The morning of March 29th, 2021, was unlike all others. Rather than waking with the intention to live my life, I planned to end it.
I had grown weary of existence. I hated the pursuit and management of capitalist resources. I hated the abundance of ceaseless errands and chores. I hated the obligation to comprehend and act within new, often arbitrary information streams (e.g., tax codes). I hated that at the end of my self-imposed 6-day work week, I often felt unable to extract any pleasure from life. Come Monday, the cycle would repeat. And if I wanted things to change, to get better, I felt I’d have to work even harder.
My disillusionment with adulthood had been growing over the last few years. But my unshakeable feeling that life was better left unlived was nothing new. I had struggled to rationalize my continued existence and stave off persistent depression for about a decade. Only now, it was time to act.
I had already settled on where I would jump: a hiking trail with high, rocky summits. I had paid all my outstanding debts. Written a will describing how my funds should be divided. And left a letter for my family and partner expressing my apologies for leaving them so prematurely. I packed a bag with some hiking essentials (water, snacks) and took one final look at my apartment. I hoped it would be my last.
Next, I drove to a nearby shopping plaza for breakfast. Figuring that this would be my final meal, I opted to indulge: namely, a hefty Burger King egg sandwich and french toast sticks slathered in maple syrup. I ate in my car and wiped my mouth clean. The final step was writing “DO NOT RESUSCITATE” with a Sharpie across my cheeks — a message that would stay conveniently hidden behind my COVID-19 face mask while in public.
The drive to the trail was on the longer side, but I hardly noticed. Behind the wheel, I felt focused, at peace. I’d knew I’d soon be liberated from existence. I would cease to be human and forfeit my “privilege” of overbearing autonomy. But most importantly, I would eliminate the possibility of enduring any further suffering or pain: two forces that are inescapable for the living.
Arriving at the trailhead, I left my car and began my ascent. I moved swiftly, driven by the same desire that had once fueled my other pursuits in life. During the climb, I hardly experienced a shred of hesitation or apprehension. “This is my fate, this is my destiny,” I told myself. Eternal freedom was only minutes away.
Strangely, I don’t remember jumping. I don’t recall peering over the trail’s rocky ledges and staring nervously at the ground far below. I don’t remember falling through the air and flailing my arms. I don’t recall the pain, the blood, or the broken bones.

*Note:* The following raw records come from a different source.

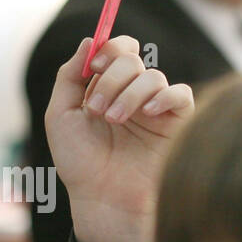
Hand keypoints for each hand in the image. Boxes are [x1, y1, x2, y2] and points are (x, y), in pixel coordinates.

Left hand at [46, 36, 193, 241]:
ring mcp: (155, 109)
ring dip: (129, 93)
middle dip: (112, 77)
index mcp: (106, 89)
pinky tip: (146, 113)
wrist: (102, 200)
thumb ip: (69, 77)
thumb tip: (90, 41)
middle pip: (133, 59)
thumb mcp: (60, 116)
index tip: (93, 67)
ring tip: (113, 120)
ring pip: (153, 76)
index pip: (116, 51)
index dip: (107, 50)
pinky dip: (164, 96)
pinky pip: (181, 94)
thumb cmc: (80, 164)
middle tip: (97, 108)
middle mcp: (132, 95)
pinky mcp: (176, 125)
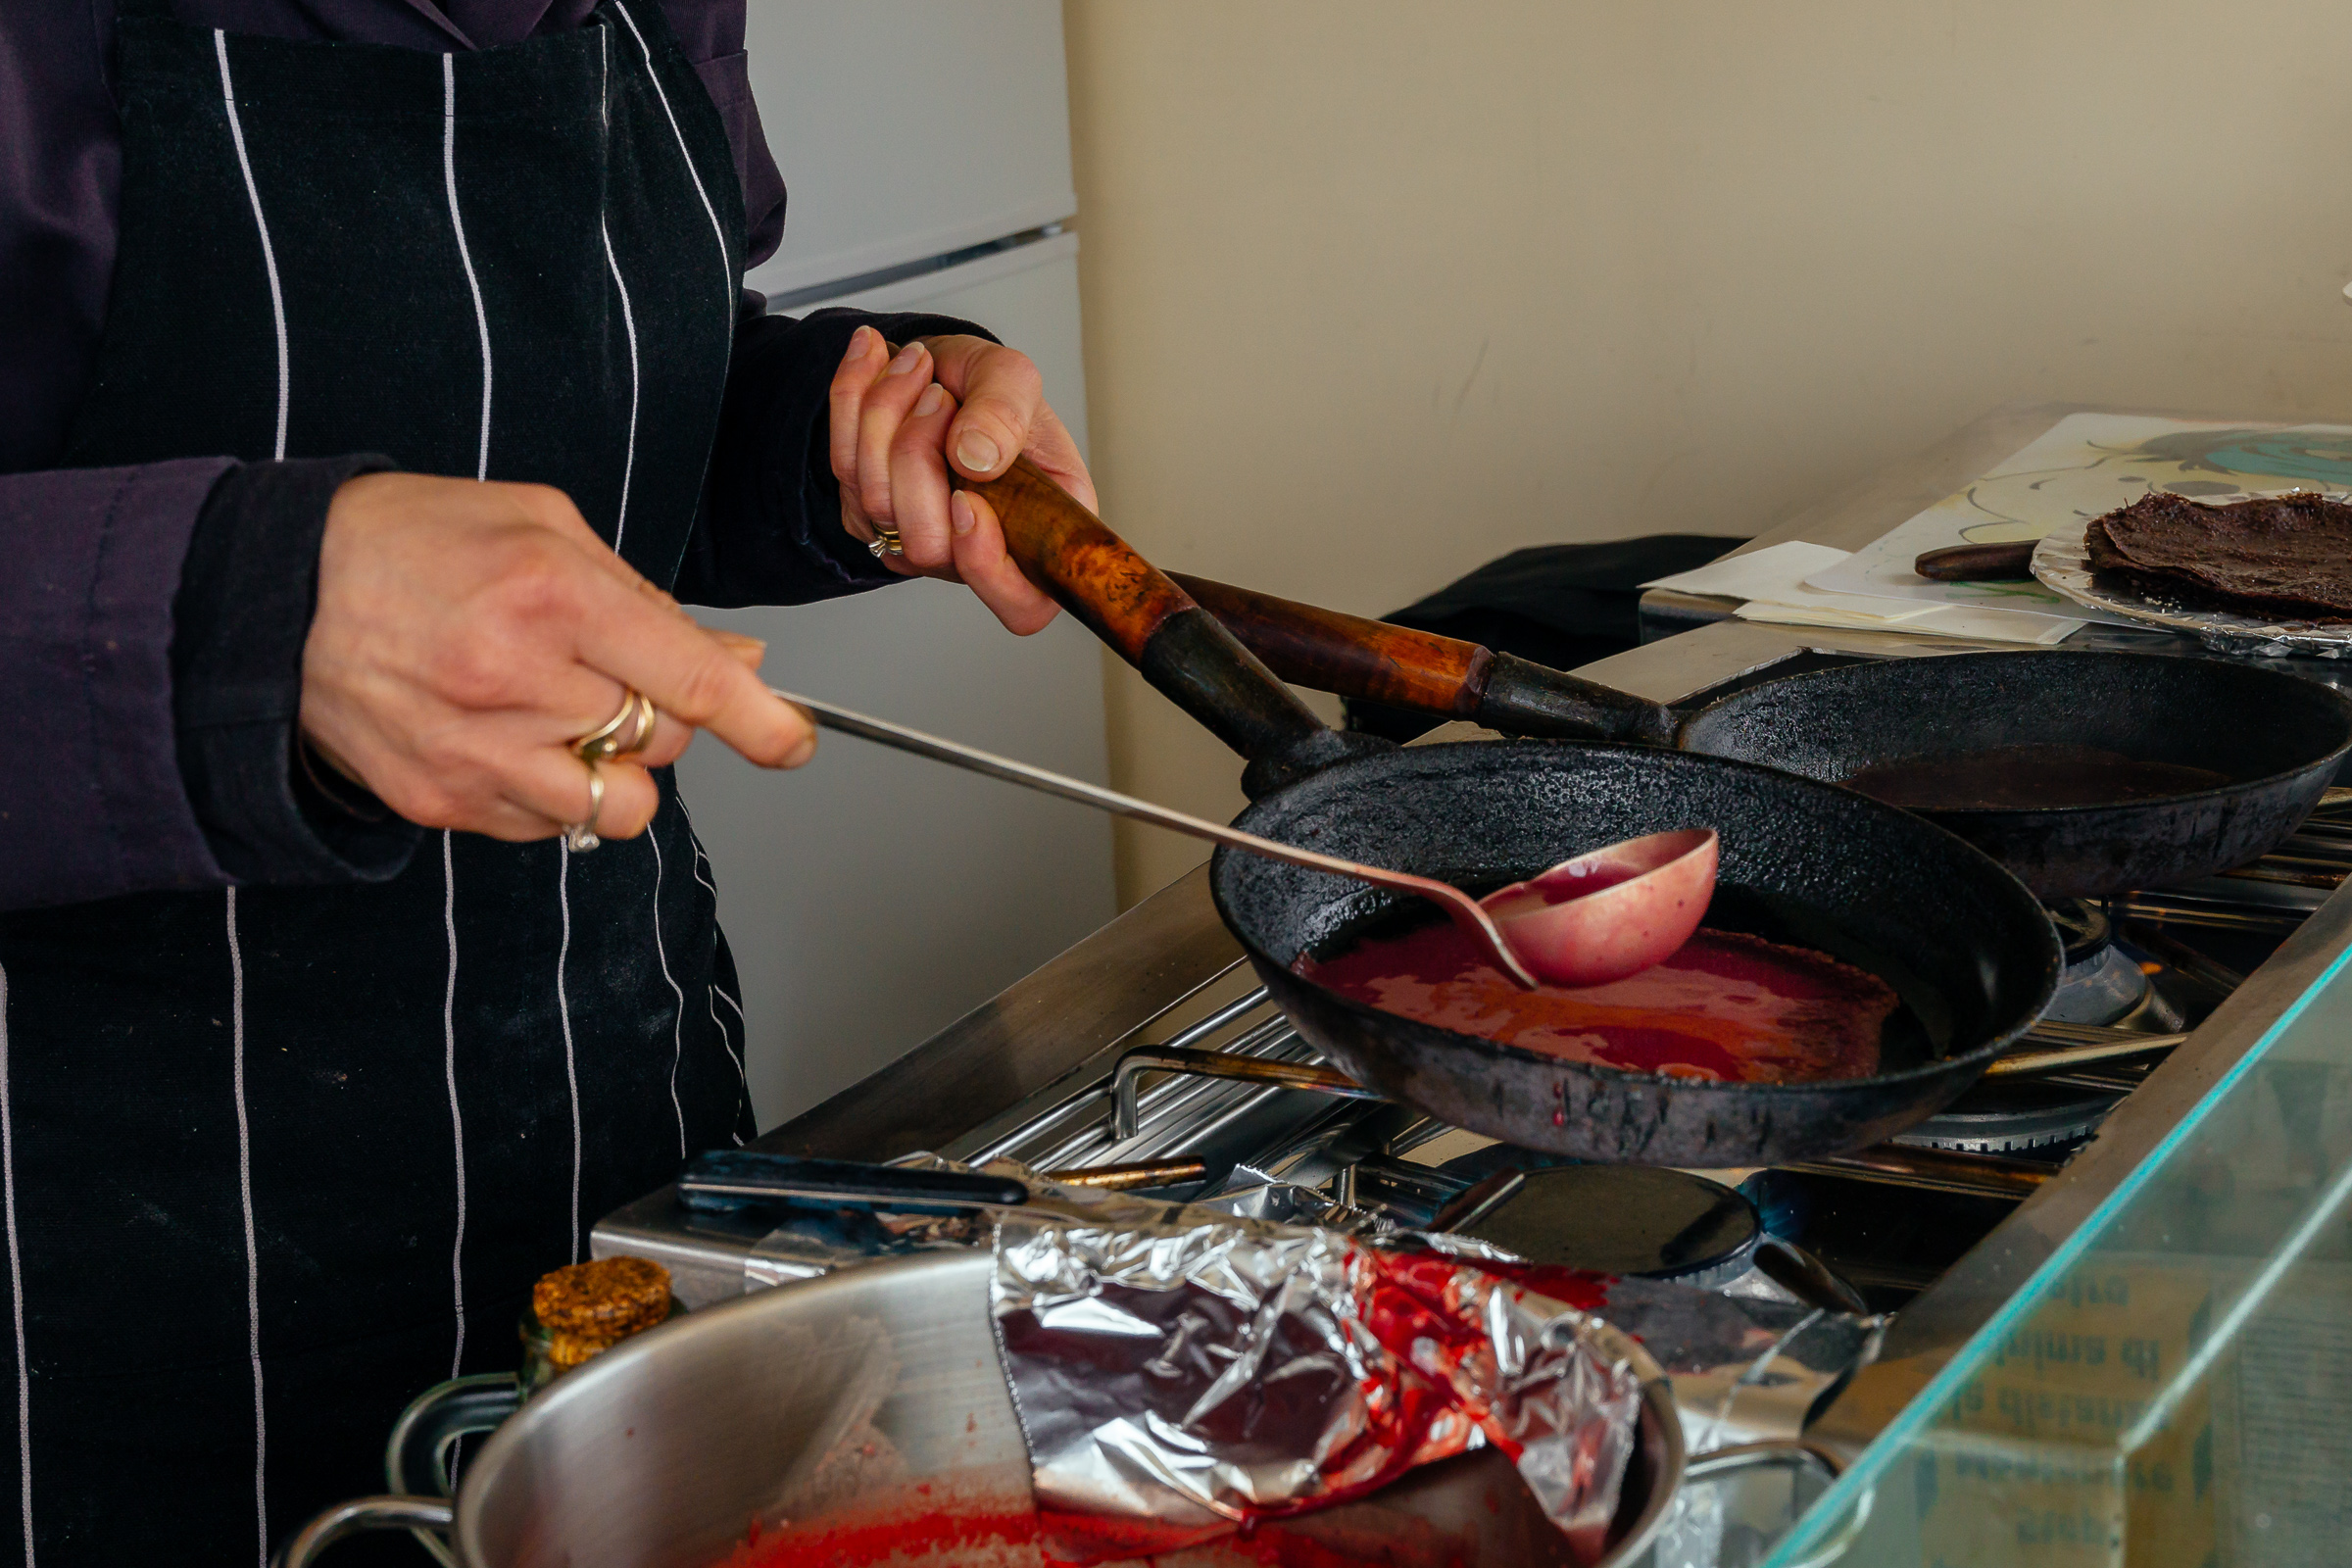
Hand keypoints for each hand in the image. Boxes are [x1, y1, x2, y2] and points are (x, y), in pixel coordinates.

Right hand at [301, 472, 816, 841]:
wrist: (273, 596)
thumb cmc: (412, 542)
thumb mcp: (540, 525)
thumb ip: (644, 599)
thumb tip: (737, 662)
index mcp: (549, 594)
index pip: (690, 680)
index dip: (759, 720)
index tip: (790, 741)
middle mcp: (514, 680)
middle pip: (660, 744)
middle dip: (660, 719)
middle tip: (609, 678)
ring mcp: (475, 751)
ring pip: (613, 806)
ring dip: (612, 771)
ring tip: (562, 719)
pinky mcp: (442, 800)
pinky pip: (547, 826)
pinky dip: (551, 792)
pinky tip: (507, 736)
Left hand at [827, 327, 1094, 634]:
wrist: (938, 368)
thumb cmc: (990, 387)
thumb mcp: (1014, 378)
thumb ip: (1005, 412)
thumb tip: (975, 458)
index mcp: (1037, 535)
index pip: (1021, 604)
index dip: (987, 566)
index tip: (967, 500)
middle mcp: (974, 552)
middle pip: (927, 544)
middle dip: (918, 451)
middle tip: (939, 393)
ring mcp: (916, 541)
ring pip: (877, 501)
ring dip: (885, 413)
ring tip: (915, 366)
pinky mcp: (866, 516)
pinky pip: (843, 466)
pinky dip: (852, 400)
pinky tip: (875, 360)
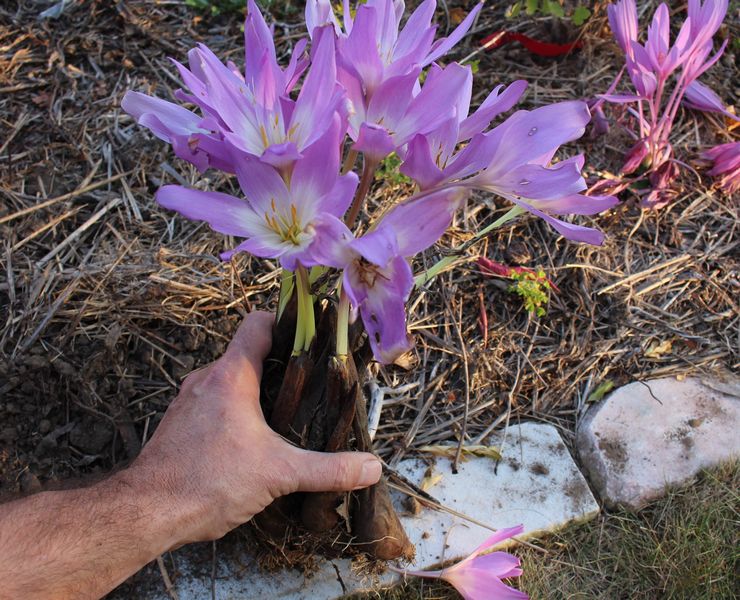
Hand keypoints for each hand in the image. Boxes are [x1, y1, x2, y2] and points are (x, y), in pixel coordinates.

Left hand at [131, 310, 381, 543]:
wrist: (147, 513)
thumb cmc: (209, 481)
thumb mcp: (279, 473)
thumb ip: (329, 469)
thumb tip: (371, 468)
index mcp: (231, 376)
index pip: (258, 324)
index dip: (286, 322)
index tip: (311, 335)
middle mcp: (206, 380)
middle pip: (247, 353)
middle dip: (279, 365)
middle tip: (309, 384)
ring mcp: (188, 401)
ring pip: (229, 380)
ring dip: (256, 390)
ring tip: (284, 413)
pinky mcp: (179, 424)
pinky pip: (213, 403)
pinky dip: (234, 411)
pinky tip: (250, 440)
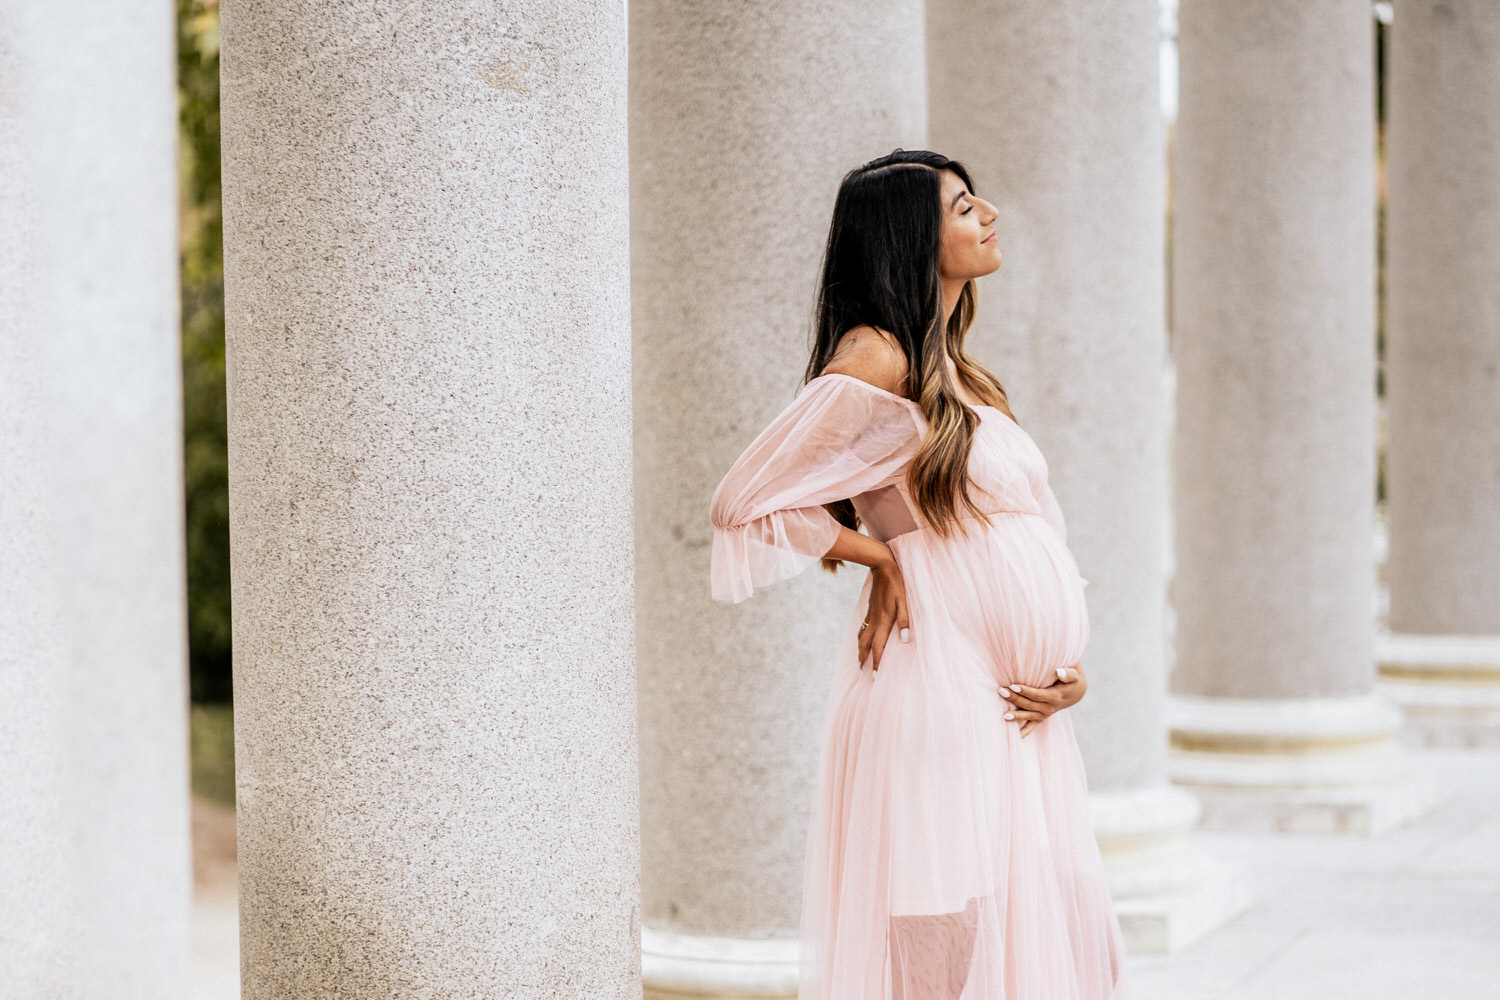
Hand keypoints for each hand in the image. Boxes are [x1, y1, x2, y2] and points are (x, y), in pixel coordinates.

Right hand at [859, 553, 910, 672]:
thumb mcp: (905, 601)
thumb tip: (905, 641)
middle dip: (864, 659)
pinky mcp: (870, 609)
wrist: (883, 567)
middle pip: (866, 644)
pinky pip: (862, 628)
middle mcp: (875, 620)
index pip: (879, 646)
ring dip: (860, 650)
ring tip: (859, 660)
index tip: (875, 675)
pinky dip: (860, 638)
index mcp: (884, 620)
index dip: (877, 662)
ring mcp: (870, 615)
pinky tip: (861, 639)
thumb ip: (905, 621)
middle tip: (862, 672)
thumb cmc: (898, 584)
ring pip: (861, 637)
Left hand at [999, 662, 1086, 737]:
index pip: (1037, 695)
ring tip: (1003, 715)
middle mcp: (1049, 708)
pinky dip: (1023, 732)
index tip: (1013, 685)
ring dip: (1016, 715)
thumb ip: (1068, 674)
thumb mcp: (1073, 675)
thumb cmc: (1071, 680)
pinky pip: (1031, 727)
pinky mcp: (1040, 717)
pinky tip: (1013, 736)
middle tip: (1001, 691)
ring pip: (1028, 715)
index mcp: (1055, 697)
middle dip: (1015, 699)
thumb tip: (1059, 672)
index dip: (1025, 691)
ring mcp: (1044, 714)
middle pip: (1029, 704)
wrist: (1074, 692)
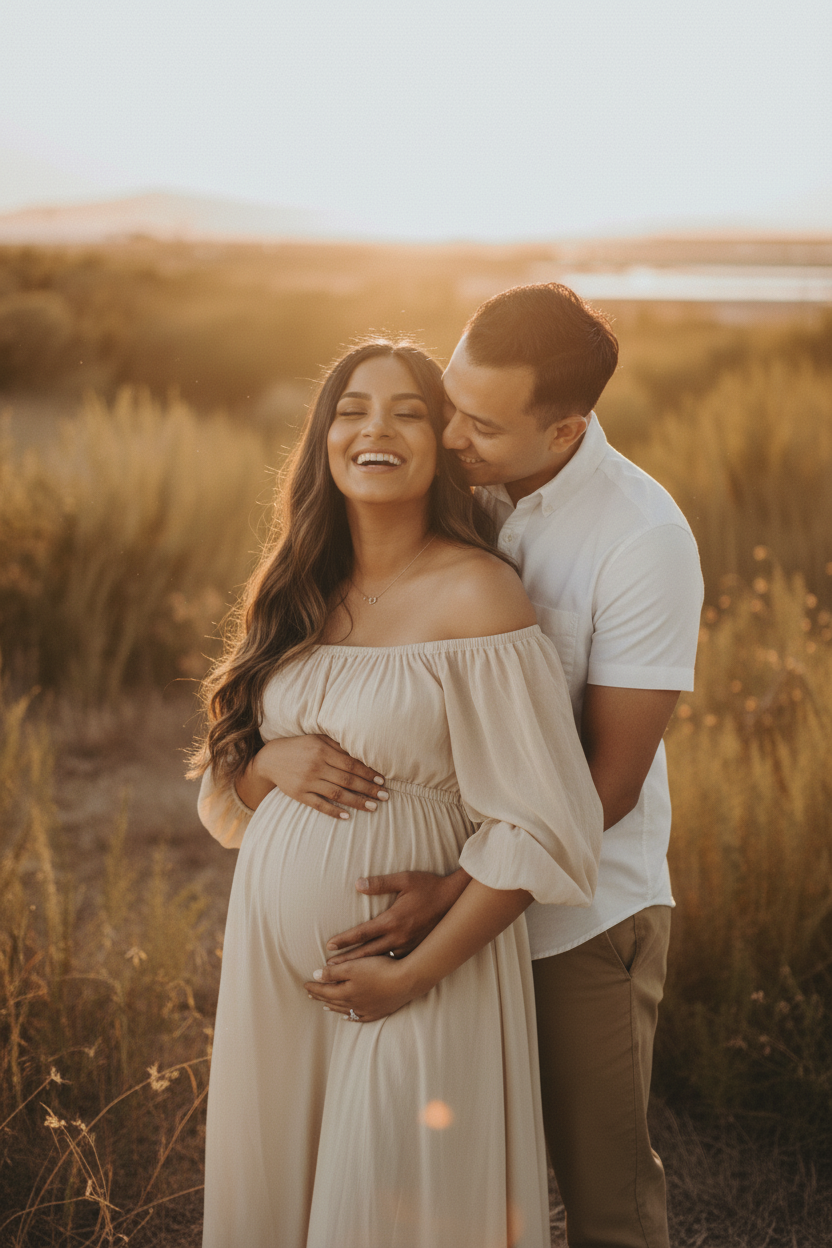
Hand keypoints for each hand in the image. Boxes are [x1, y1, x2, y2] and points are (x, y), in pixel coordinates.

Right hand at [249, 734, 387, 819]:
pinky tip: (347, 817)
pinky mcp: (299, 794)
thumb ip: (338, 745)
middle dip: (368, 789)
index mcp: (322, 751)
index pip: (351, 764)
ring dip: (357, 802)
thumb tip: (362, 752)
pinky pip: (319, 805)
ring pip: (336, 794)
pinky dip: (334, 812)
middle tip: (385, 796)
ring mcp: (307, 782)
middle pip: (347, 780)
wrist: (270, 759)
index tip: (382, 780)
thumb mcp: (317, 740)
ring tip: (373, 807)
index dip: (368, 773)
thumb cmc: (300, 747)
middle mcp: (316, 766)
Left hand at [304, 956, 423, 1022]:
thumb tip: (315, 976)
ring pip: (344, 1009)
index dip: (314, 987)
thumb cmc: (379, 970)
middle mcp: (354, 1004)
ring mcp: (366, 1010)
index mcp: (346, 992)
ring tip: (324, 1005)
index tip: (305, 984)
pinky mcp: (378, 1012)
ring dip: (333, 1006)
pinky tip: (347, 1016)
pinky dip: (350, 1016)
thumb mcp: (353, 966)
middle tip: (311, 994)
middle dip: (321, 996)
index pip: (325, 990)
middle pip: (332, 1000)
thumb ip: (333, 972)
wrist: (406, 981)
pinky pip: (358, 1017)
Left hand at [325, 869, 470, 963]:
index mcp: (393, 920)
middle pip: (367, 953)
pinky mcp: (415, 949)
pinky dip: (381, 968)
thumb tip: (358, 884)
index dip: (344, 940)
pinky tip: (373, 973)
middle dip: (347, 961)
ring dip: (362, 966)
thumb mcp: (404, 879)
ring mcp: (408, 946)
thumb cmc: (429, 886)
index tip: (329, 946)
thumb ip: (380, 883)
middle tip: (328, 969)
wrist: (455, 900)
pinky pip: (394, 962)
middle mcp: (399, 937)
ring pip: (380, 960)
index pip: (362, 933)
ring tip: (345, 974)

In actuality, it’s as if nothing happened, as if the intention was enough and the universe took over from there. Like crossing a boundary in a video game and being repositioned elsewhere after fading to black. Of all my experiences, it’s the one that makes the strongest argument for a simulated reality. But perhaps that’s a post for a different time.
In the real world, my broken body was airlifted to the nearest hospital. Doctors and surgeons quickly got to work, performing a litany of surgeries. But in my concussed and sedated state, I experienced a different version of events. For a time, I inhabited a nightmarish dreamscape wherein I forcibly became a test subject for a sadistic company. Under their knife, my body became a testing ground for all manner of experimental procedures. I was poked, prodded, and affixed with tubes. I later realized that these sensations might’ve been echoes of what the real-world doctors were doing to my body. Hopefully, the rape, physical abuse, and near-killing I experienced weren’t also “inspired” by real events.
Finally, I woke up in a hospital. I was relieved to discover that the hellscape I had been inhabiting wasn’t real — and to be reunited with my family.
I was quickly brought up to speed about my condition. My injuries were severe, and I later learned that for the first few days, my survival hadn’t been guaranteed. I had fractured my eye socket, ankles, tibia, fibia, femur, lower spinal disc, and ribs. And yet, the doctors had been impressed with my recovery. One later remarked that “it must’ve not been your time to die.”
I, too, felt optimistic. Considering the circumstances, I had gotten off easy. I could’ve been paralyzed, sustained a heavy brain injury, or both, or worse. Instead, the person I was before was largely intact, and the pain was fading.
Nevertheless, being alive wasn’t the outcome I had expected. The road to recovery seemed long, and I’d have to relearn how to walk. But the optimism persisted. The fall had brought me back to my family and gave me a second shot at life. Maybe I could take it. Maybe I could face what had led me to jump and change it for the better.
After a five-week stay at two hospitals, I’m now recovering back at home. I’m under the care of my partner, who is helping me stay safe, healthy, and sane.
I can’t do many things on my own now. I urinate into a plastic container. I’m bed-bound while dozens of steel plates buried in my flesh help heal many bone fractures. This will likely be my life for some time.
And yet, more now than ever, I consider myself lucky. I’m grateful to those who mended me. I’m thankful to my friends, family, and partner, who have reminded me of their warmth and compassion. And I’m eager for what’s to come.